Título: Classificação indicativa, uma polêmica em debate
Autor:
Fonte: O Globo, 27/06/2007, O País, p. 13

Proposta é considerada censura e inconstitucional por uns, e ato democrático por outros.

SÃO PAULO. A portaria 264 do Ministério da Justiça, que define regras para a classificação indicativa de programas de TV, é um ato de censura e, por isso, inaceitável e inconstitucional, segundo opositores da medida que participaram do "Roda Viva", da TV Cultura de São Paulo, anteontem à noite. Já para defensores da classificação, a medida é democrática e informa os pais sobre os programas que seus filhos devem assistir.

Um dos participantes do programa, Antonio Cláudio Ferreira Neto, advogado da Associação Brasileira de Emissoras de Rádio e Televisão (Abert), disse que a classificação indicativa faz ressurgir o medo da censura:

- Ela (a censura) não se apresenta nunca como instrumento de opressão. Vem sempre de mansinho, em defesa da família, dos bons costumes, da sociedade, mas, quando ela se instala, se instala como instrumento de opressão. E é contra esse instrumento de opressão que a Constituição consagrou a liberdade de expressão.

Ministro da Justiça no governo Fernando Henrique, José Gregori disse que, em sua gestão no ministério, por um ano e meio esperou em vão a proposta das TVs. Ele defendeu a proposta do atual governo e afirmou que não é possível "cruzar os braços" diante da violência.

- O que o Estado tem de fazer, e acho que está fazendo, é dar um elemento de auxílio para os pais, os que devem decidir e, inclusive, controlar. O papel de chamar as TVs para esse tipo de responsabilidade, de que os temas devem ter uma distribuição no horário tendo em vista o público, acho que é uma coisa democrática - disse Gregori.

Walter Ceneviva, da Associação Brasileira de Radiodifusores (Abra), explicou por que é contra a classificação indicativa:

- Porque a proposta é de que o ministro da Justiça escolha o horário dos programas.
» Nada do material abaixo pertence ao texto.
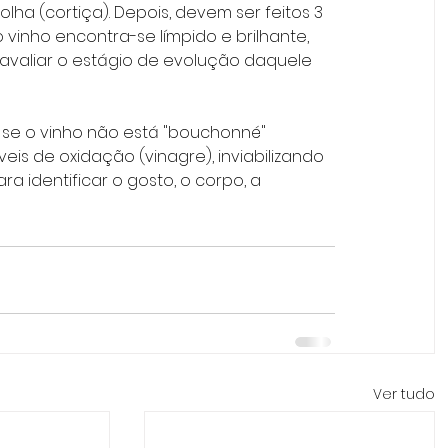
lha (cortiça). Depois, devem ser feitos 3 
 o vinho encontra-se límpido e brilhante, 
avaliar o estágio de evolução daquele 
 se o vinho não está "bouchonné" 
 de oxidação (vinagre), inviabilizando 
ara identificar o gosto, o corpo, a 
Ver tudo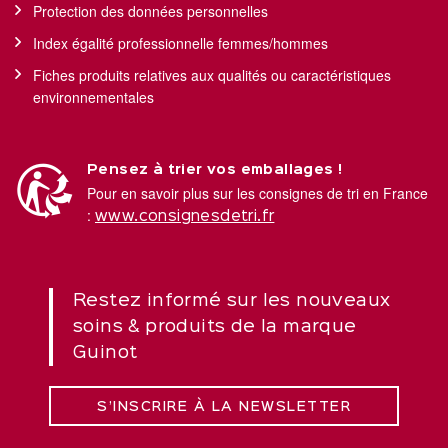
Protection des données personnelles
Index égalité professionnelle femmes/hommes
Fiches produits relatives aux qualités ou caractéristiques
environnementales
Pensez à trier vos emballages !
Pour en savoir plus sur les consignes de tri en France
:
www.consignesdetri.fr
Restez informé sur les nouveaux
soins & produits de la marque
Guinot
S’INSCRIRE À LA NEWSLETTER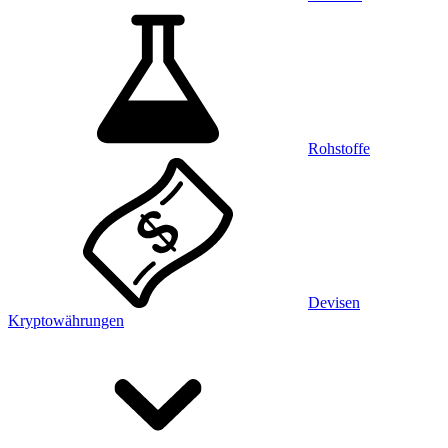
Rohstoffe
Devisen
Kryptowährungen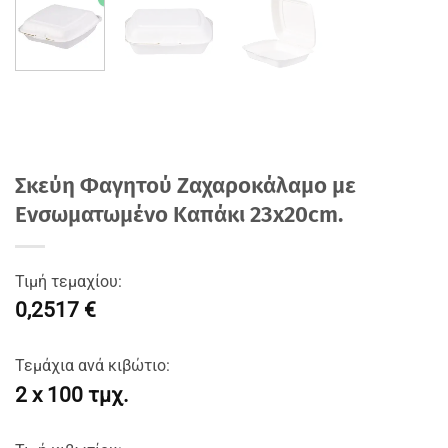
Σκεύη Φαγητού Ζαχαροκάλαμο με
Ενσωματωμένο Καπάκι 23x20cm.
Τιμή τεμαχίου:
0,2517 €
Τεμάχια ανά κιβώτιο:
2 x 100 τμχ.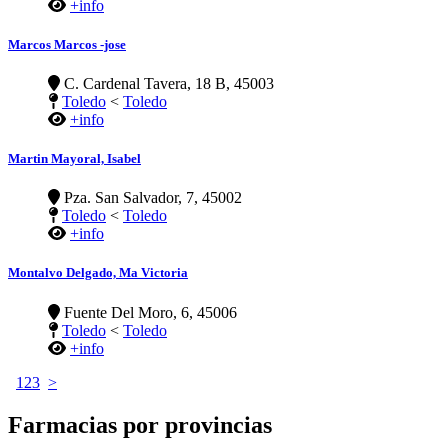
+info
Marcos Marcos -jose
C. Cardenal Tavera, 18 B, 45003
Toledo
<
Toledo
+info
Martin Mayoral, Isabel
Pza. San Salvador, 7, 45002
Toledo
<
Toledo
+info
Montalvo Delgado, Ma Victoria
Fuente Del Moro, 6, 45006
Toledo
<
Toledo
+info
1
2
3
>
Farmacias por provincias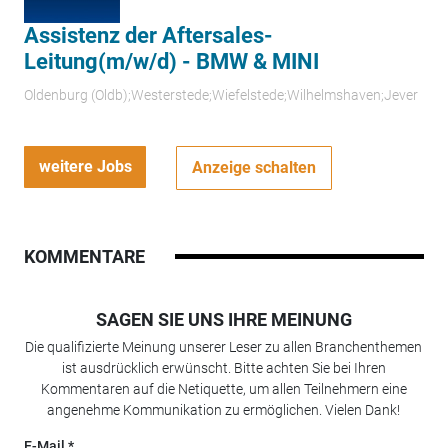
Assistenz der Aftersales-
Leitung(m/w/d) - BMW & MINI
Oldenburg (Oldb);Westerstede;Wiefelstede;Wilhelmshaven;Jever
weitere Jobs
Anzeige schalten
KOMMENTARE
SAGEN SIE UNS IHRE MEINUNG
Die qualifizierte Meinung unserer Leser zu allen Branchenthemen
ist ausdrücklich erwünscht. Bitte achten Sie bei Ihren
Kommentaren auf die Netiquette, um allen Teilnehmern eine
angenehme Kommunikation zu ermöglichen. Vielen Dank!
E-Mail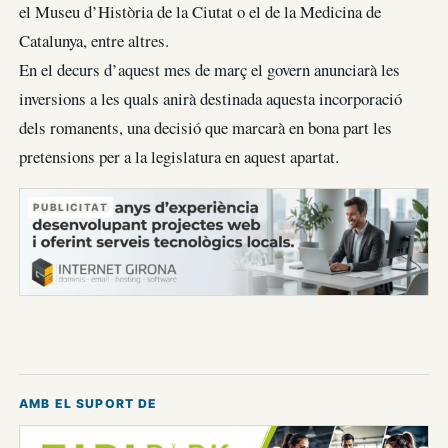
el Museu d’Història de la Ciutat o el de la Medicina de
Catalunya, entre altres.
En el decurs d’aquest mes de març el govern anunciarà les
inversions a les quals anirà destinada aquesta incorporació
dels romanents, una decisió que marcarà en bona part les
pretensions per a la legislatura en aquest apartat.
PUBLICITAT
AMB EL SUPORT DE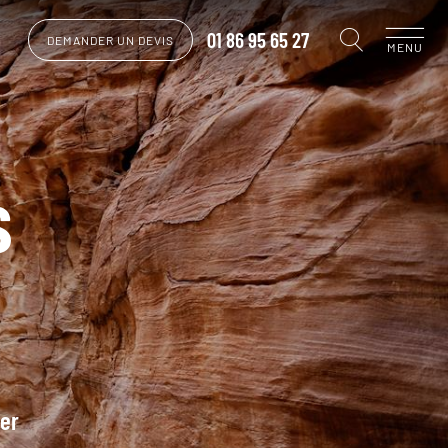
01 86 95 65 27
DEMANDER UN DEVIS
MENU
s
rer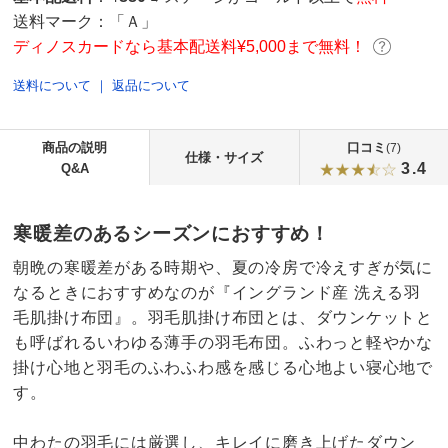
送料マーク：
「Ａ」
ディノスカードなら基本配送料¥5,000まで無料！
送料について
｜
返品について
商品の説明
口コミ
(7)
仕様・サイズ
3.4
Q&A
寒暖差のあるシーズンにおすすめ！
朝晩の寒暖差がある時期や、夏の冷房で冷えすぎが気に
なるときにおすすめなのが『イングランド産 洗える羽
毛肌掛け布団』。羽毛肌掛け布団とは、ダウンケットと
も呼ばれるいわゆる薄手の羽毛布団。ふわっと軽やかな
掛け心地と羽毛のふわふわ感を感じる心地よい寝心地で
す。
中わたの羽毛には厳選し、キレイに磨き上げたダウン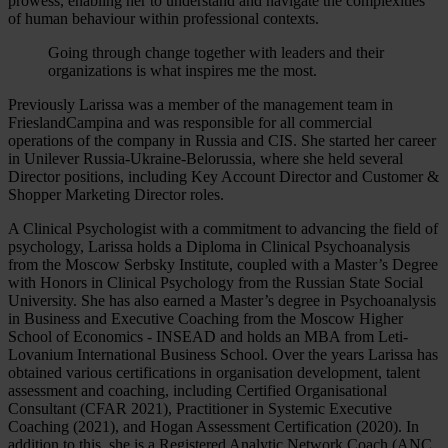
prowess, enabling her to understand and navigate the complexities
of human behaviour within professional contexts.
Going through change together with leaders and their
organizations is what inspires me the most.
Previously Larissa was a member of the management team in
FrieslandCampina and was responsible for all commercial
operations of the company in Russia and CIS. She started her career
in Unilever Russia-Ukraine-Belorussia, where she held several
Director positions, including Key Account Director and Customer &
Shopper Marketing Director roles.
A Clinical Psychologist with a commitment to advancing the field of
psychology, Larissa holds a Diploma in Clinical Psychoanalysis
from the Moscow Serbsky Institute, coupled with a Master’s Degree
with Honors in Clinical Psychology from the Russian State Social
University. She has also earned a Master’s degree in Psychoanalysis
in Business and Executive Coaching from the Moscow Higher
School of Economics - INSEAD and holds an MBA from Leti-
Lovanium International Business School. Over the years Larissa has
obtained various certifications in organisation development, talent
assessment and coaching, including Certified Organisational
Consultant (CFAR 2021), Practitioner in Systemic Executive
Coaching (2021), and Hogan Assessment Certification (2020). In
addition to this, she is a Registered Analytic Network Coach (ANC,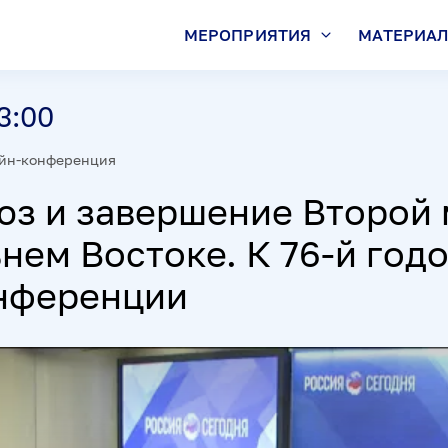
МЕРОПРИЯТИЯ
МАТЕРИА
3:00
йн-конференция
юз и завершение Второй
нем Востоке. К 76-й год
нференции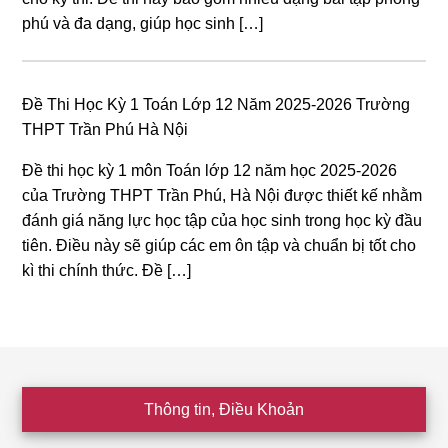
phú và đa dạng, giúp học sinh […]
Đề Thi Học Kỳ 1 Toán Lớp 12 Năm 2025-2026 Trường
THPT Trần Phú Hà Nội
Đề thi học kỳ 1 môn Toán lớp 12 năm học 2025-2026
của Trường THPT Trần Phú, Hà Nội được thiết kế nhằm
đánh giá năng lực học tập của học sinh trong học kỳ đầu
tiên. Điều này sẽ giúp các em ôn tập và chuẩn bị tốt cho
kì thi chính thức. Đề […]
Footer
Thông tin, Điều Khoản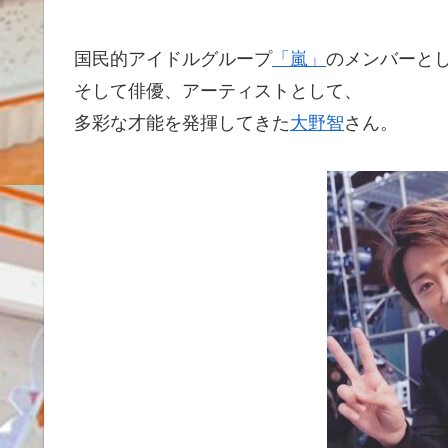
国民的アイドルグループ
「嵐」
のメンバーと
そして俳優、アーティストとして、
多彩な才能を発揮してきた
大野智
さん。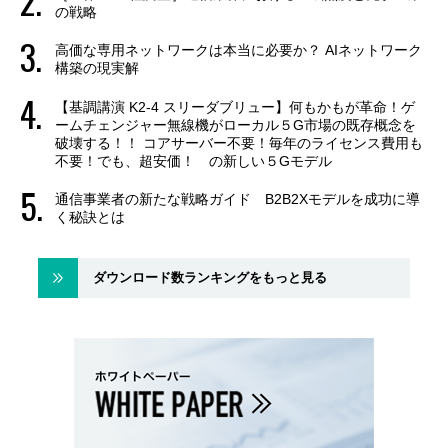
の戦略
高価な専用ネットワークは本当に必要か？ AIネットワーク
構築の現実解
【基調講演 K2-4 スリーダブリュー】何もかもが革命！ゲ
ームチェンジャー無線機がローカル５G市場の既存概念を
破壊する！！ コアサーバー不要！毎年のライセンス費用も
不要！でも、超安価！ の新しい５Gモデル
通信事業者の新たな戦略ガイド B2B2Xモデルを成功に導
く秘訣とは
ダウンロード数ランキングをもっと見る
Isso é rigorosamente inconstitucional e inaceitável. É preciso que o Ministério da Justiça cumpra a sua missão, que está na Constituição, e indique e recomende para os pais, mas não que imponha ou proíba.

Já o diretor do Departamento de Justiça, Classificação e Qualificação (Dejus) do Ministério da Justiça, José Eduardo Romão, disse que o debate sobre o tema garantirá uma classificação "efetivamente democrática".

- O canal de diálogo aberto no Ministério da Justiça é o reconhecimento histórico do esforço da sociedade para produzir qualidade na programação da televisão brasileira. É isso que dá garantias seguras de que a classificação nunca será censura - disse Romão.

O cientista político Guilherme Canela, coordenador de Relações Acadêmicas e Pesquisas da Agência de Notícias dos Direitos da Infância (Andi), disse que a classificação protege os direitos de crianças e adolescentes.

Mas o geógrafo Demétrio Magnoli, outro participante, disse ser inadmissível que um dirigente do Estado decida em que horário uma TV deve exibir um programa. Ele lembrou de discursos em que o presidente Luiz Inácio Lula da Silva afirmou que se vê como o grande pai, que trata o povo, "principalmente os mais pobres, como seus filhos".

- Essa visão da sociedade como uma grande família e do presidente como pai é que está no fundo da idéia de que o Estado deve dizer o que pode ou o que não pode passar em um certo horário. É a idéia de que a sociedade se organiza por uma hierarquia familiar e que existe um pai, que vai dizer o que é bom e o que é ruim para o povo. É uma visão que desconfia profundamente da capacidade da sociedade de tratar do espírito. É a visão de um Estado que insiste em não tratar das coisas, da segurança das crianças e dos adolescentes, que insiste em tratar de não difundir os bens culturais, as coisas, mas que quer fazer cultura, quer ensinar as pessoas como elas devem pensar - protestou Magnoli.